Enfin l'emploi des forages choke et demi-choke est un motif
supplémentaire de placer le leurre un peu plus loin.
Avant d'en terminer avec ce genre de chasse, il nous reste
un point sur lequel nous désirons attirer l'attention de nos lecteurs. On sait
qu'indépendamment de la mise en place d'un leurre il est très utile d'avoir à
proximité de la hutte un arbre de faible hauteur, aussi dénudé que possible,
dit arbre de pose. Il est d'ailleurs beaucoup plus facile d'amener sur le
terrain quelque végétal bien choisi que de compter sur ceux que peut fournir le
paysage. On aura avantage à le placer un peu plus près que le leurre, de telle
manière que les oiseaux qui viendront s'y poser (pies et geais principalement)
tournent le dos à la hutte en regardant le grand-duc. Nous en profiterons pour
les détruire commodément.
Il est bien inutile, en effet, pour tuer un oiseau très
visible, placé à 20 mètres, d'employer une cartouche calibre 16 en faisant
ainsi du bruit bien malencontreux. Une petite carabine fera parfaitement notre
affaire et, en ce qui concerne le calibre, nous donnerons la préférence à la
munition Bosquette 6 millimètres ordinaire, ou à balle ogivale. On pourra
employer également la 22 conique. Les munitions 22 short et 22 L. R. sont
trop puissantes et traversent l'oiseau sans le faire tomber à coup sûr. En
outre, la 22 L. R., tirée sous des angles correspondant à la hauteur de
l'arbre de pose, possède une trajectoire assez tendue et d'une portée
considérable pouvant donner lieu à des accidents.
Cette destruction à la muette augmentera certainement le
tableau ; il ne nous sera pas interdit, en outre, de surveiller les arbres
des environs, s'il y en a, et d'en descendre ce qui pourra venir s'y percher en
supplément. Les jours de grand passage, si notre hutte est assez vaste, nous
pourrons charger quelque camarade de prendre en main la carabine.

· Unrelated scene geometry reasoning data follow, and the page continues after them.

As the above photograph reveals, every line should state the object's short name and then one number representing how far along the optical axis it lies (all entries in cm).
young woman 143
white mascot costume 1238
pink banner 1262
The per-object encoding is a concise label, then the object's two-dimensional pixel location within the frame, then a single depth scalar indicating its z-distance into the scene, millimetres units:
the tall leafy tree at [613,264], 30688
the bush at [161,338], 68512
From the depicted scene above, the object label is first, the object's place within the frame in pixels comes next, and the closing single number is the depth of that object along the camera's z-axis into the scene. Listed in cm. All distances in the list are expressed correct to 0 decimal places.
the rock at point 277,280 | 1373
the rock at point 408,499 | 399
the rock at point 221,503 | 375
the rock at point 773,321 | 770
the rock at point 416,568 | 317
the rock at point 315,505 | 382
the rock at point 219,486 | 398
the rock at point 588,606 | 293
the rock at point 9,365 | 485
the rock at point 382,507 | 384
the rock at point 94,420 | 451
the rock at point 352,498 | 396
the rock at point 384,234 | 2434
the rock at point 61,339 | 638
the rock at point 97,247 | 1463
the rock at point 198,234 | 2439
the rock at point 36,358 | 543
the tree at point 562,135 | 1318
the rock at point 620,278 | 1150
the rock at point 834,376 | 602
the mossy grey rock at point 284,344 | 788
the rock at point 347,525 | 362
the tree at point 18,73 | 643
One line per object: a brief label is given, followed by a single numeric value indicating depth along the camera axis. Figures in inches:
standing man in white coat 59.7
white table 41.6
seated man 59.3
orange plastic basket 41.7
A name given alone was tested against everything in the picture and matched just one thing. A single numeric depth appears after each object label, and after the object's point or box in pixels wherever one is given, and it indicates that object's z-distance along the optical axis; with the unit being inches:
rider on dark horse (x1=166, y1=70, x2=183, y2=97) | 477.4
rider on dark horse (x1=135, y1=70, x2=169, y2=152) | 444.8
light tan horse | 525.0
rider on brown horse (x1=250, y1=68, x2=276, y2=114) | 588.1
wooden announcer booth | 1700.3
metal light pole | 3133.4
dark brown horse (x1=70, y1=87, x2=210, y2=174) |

Ainsi pratiquée, la chasse à la hutte gagne en intérêt
sportif et voit son rendement sensiblement augmenté.
Dans le même ordre d'idées, nous terminerons par quelques
mots sur les munitions destinées au tir des gibiers posés sur des arbres
élevés, de hauteur bien connue. C'est le cas, par exemple, de la chasse aux
grives pendant l'hiver, alors qu'elles abondent dans les touffes de gui qui
garnissent certains hauts peupliers. Le tir à balle serait bien tentant, mais
il nous a toujours paru d'un faible rendement exécuté à bras francs sur un
objectif aussi petit que la grive.
En outre, l'oiseau se trouve souvent protégé par les
brindilles environnantes, nécessitant l'emploi d'un plomb plus gros que celui
qui répond exactement à la masse de la grive. Il convient donc de rechercher
ici le groupement serré d'une cartouche ordinaire (la grive le vaut bien) et de
s'assurer par quelques tirs en cible, à distance égale à la hauteur des arbres
(1), que la densité du groupement est suffisante ; en général, le n°8
conviendra bien jusqu'à 30 mètres, ce qui constitue une bonne distance, compte
tenu de l'obliquité possible du tir.
Nous pouvons également recommander le n°6 sur le pigeon
ramier. Sur ce dernier gibier, le tir à balle aurait quelque chance de succès
si la visibilité était suffisante, ce qui n'est pas toujours le cas.
Nous serions heureux si quelques-uns de nos lecteurs
trouvaient dans ces notes l'occasion de perfectionner leurs méthodes de chasse.
M. MARCHAND,
Ingénieur E. C. P.
(1) Nous rappelons que la dispersion est la même en tir
vertical ou en tir horizontal, à égalité de distance.